She asks me about my game and where Meave is touring. I ask if she’s ready for our World History quiz, which she freaks out about, realizing she forgot.
At my locker, she abandons me to go cram.
But that’s okay, because my boyfriend, Dylan, is there waiting for me.
“Hi.” I blush, something I’ve never been able to control, leaning in for a kiss. He pulls away. My shoulders slump with confusion, feet sinking into my loafers. “Everything okay?”
“I’m breaking up with you,” Dylan announces casually and from out of nowhere.
“What? Seriously?”
“Yeah, Sutton.” He repeats himself more slowly, “I’m breaking up with you.”
“I heard you. Why?”
He checks over his shoulder. It’s then that I see how busy the hallway is, and his posse standing by the drinking fountain, snickering.
“Did I do something wrong?”
“Eh. Don’t like you anymore.” Dylan pushes off the locker and walks away.
“Dylan. Wait!” Trying to get his attention only draws more on me. Other students in the hallway are laughing, whispering to each other, or even pointing at me.
He doesn’t pay me any attention. Doesn’t care that I’m confused and hurt, or—do not cry, Sutton.
I stand there, frozen.
Dylan walks away with his friends. One of them walks backward and makes eye contact with me, and says, “He doesn’t want you. Nobody wants you. You should be used to it by now.”

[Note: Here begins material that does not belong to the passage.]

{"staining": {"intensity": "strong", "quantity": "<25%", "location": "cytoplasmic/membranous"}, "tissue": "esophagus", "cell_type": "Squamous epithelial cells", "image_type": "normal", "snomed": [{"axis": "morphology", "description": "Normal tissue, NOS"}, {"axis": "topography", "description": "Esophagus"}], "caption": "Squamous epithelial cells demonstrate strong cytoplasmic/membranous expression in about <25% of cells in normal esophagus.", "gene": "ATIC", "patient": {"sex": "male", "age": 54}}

I’m a smart girl. I put the pieces together quickly. Dylan is breaking up with me because of the rumor. The rumor is now no longer whispered, but full-fledged.

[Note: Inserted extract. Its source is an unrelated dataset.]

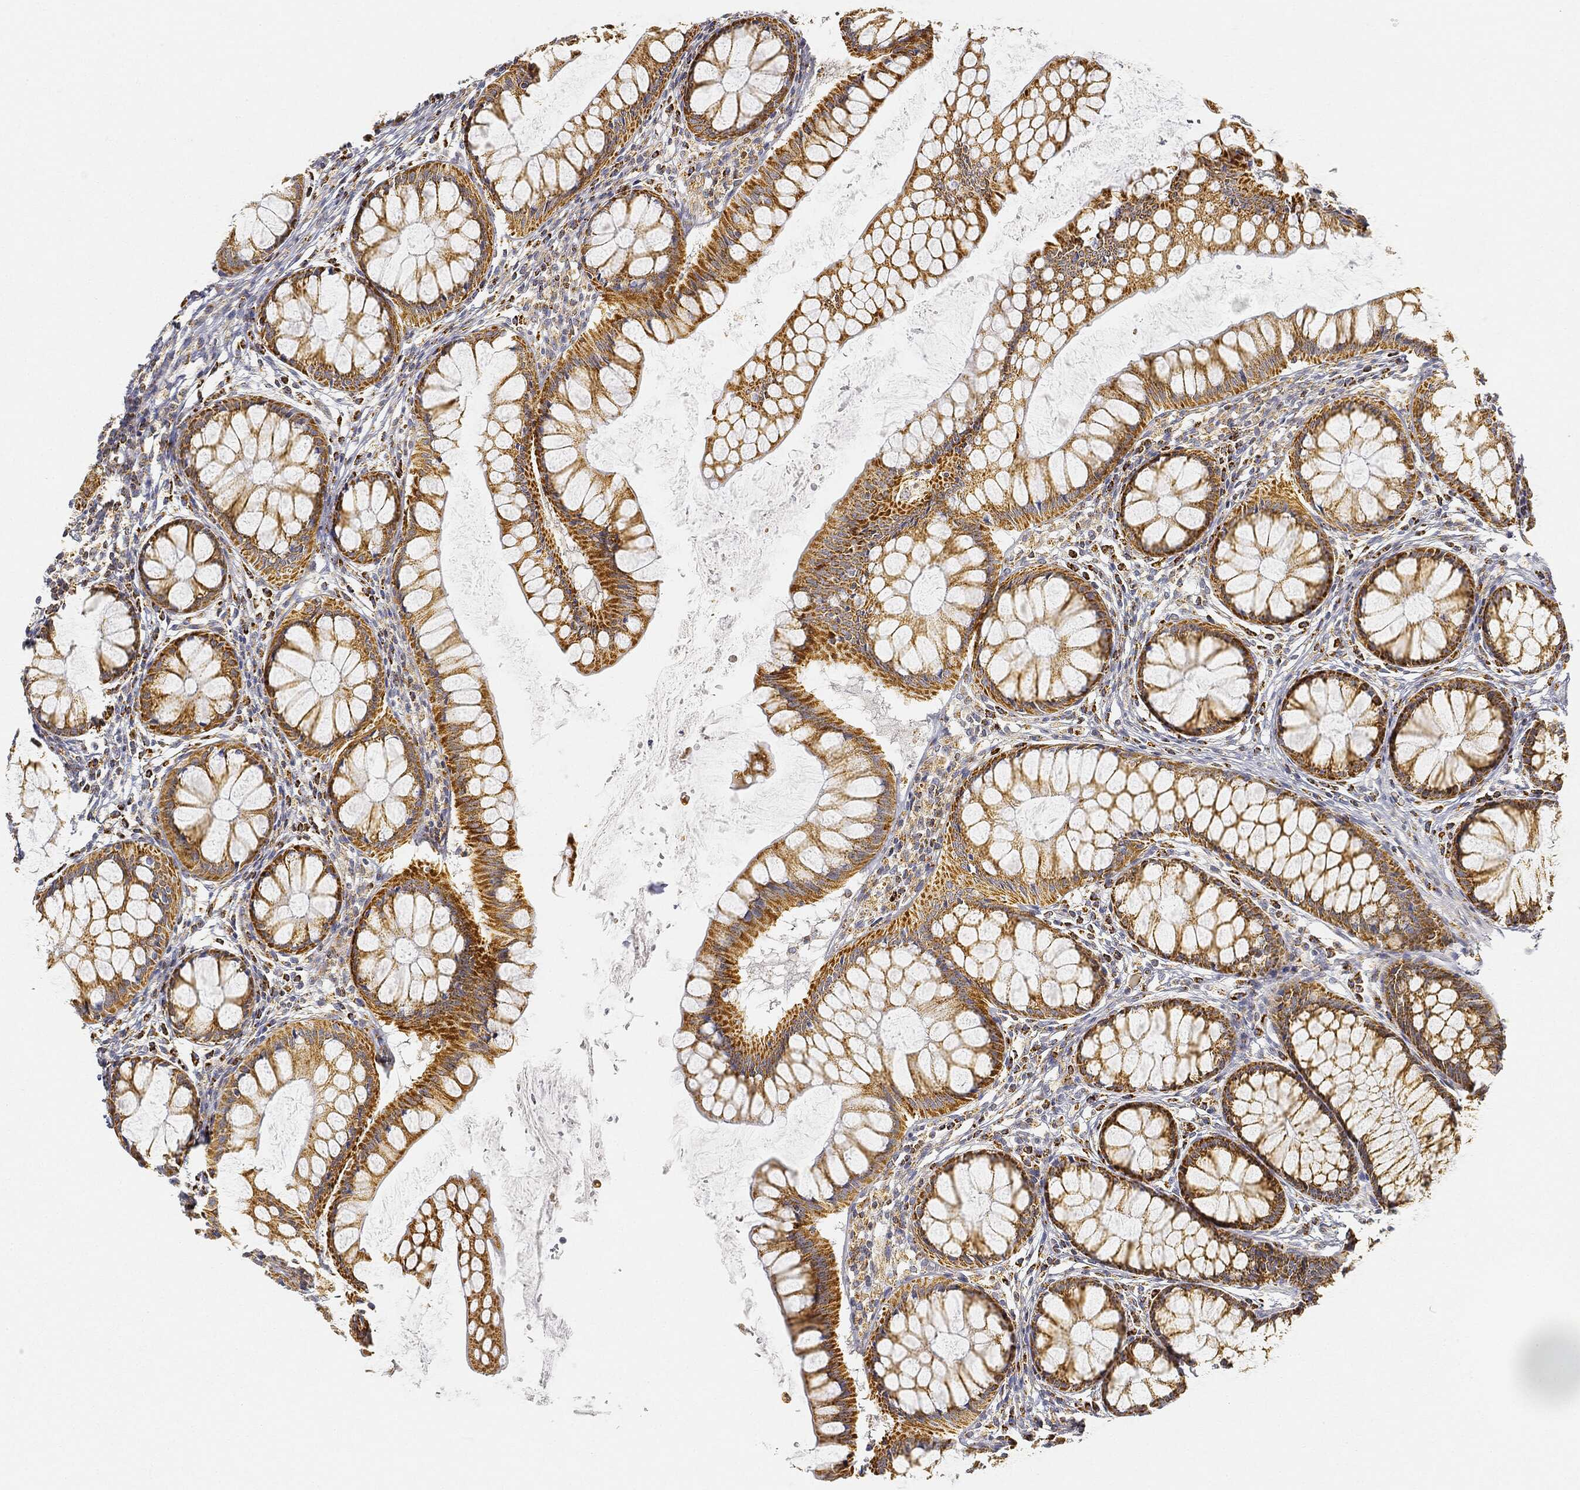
{"staining": {"intensity": "negative", "quantity": "none", "location": "none"}, "tissue": "colon", "cell_type": "Endothelial cells", "image_type": "normal", "snomed": [{"axis": "morphology", "description": "Normal tissue, NOS"}, {"axis": "topography", "description": "Colon"}], "caption": "Immunohistochemistry photomicrograph of normal human colon stained for a protein (brown), which shows no staining in endothelial cells.", "gene": "CAPN15", "patient": {"sex": "female", "age": 65}}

Before it was easier to know my truth, but not so much now.
I think I forgot just how cruel people can be—even when they know something isn’t true and are only doing it for attention.
A tear slips down my cheek. Then another when someone walks by and calls me a name under their breath.
I scan the hallway for Meave, forgetting she isn’t here. Then I look for Izzy or any of the girls. The air in my lungs catches when I spot Cooper strolling down the hallway, bookbag slung over one shoulder, his hat still on and backwards.
His smile fades when he sees me.
He picks up his pace, jogging over to me and dragging my trembling body into his arms.
“Sutton, what happened?”
“He broke up with me. And?—”
Another person walks by us, brushes shoulders with Cooper, and makes a comment that I can’t fully hear, but Cooper does. He lets go of me, grabbing onto the back of the guy’s backpack. “What did you say to her?”
The student, I can’t remember the name of right now, but I know we have English together, repeats himself.
“That’s not funny,” I hear Cooper say. “And not true. Get her name out of your mouth.”
“If I don’t?”
“Good thing I know how to fight.”
Cooper shoves him forward and comes back to me, wrapping his arms around me again. Blocking me from the world.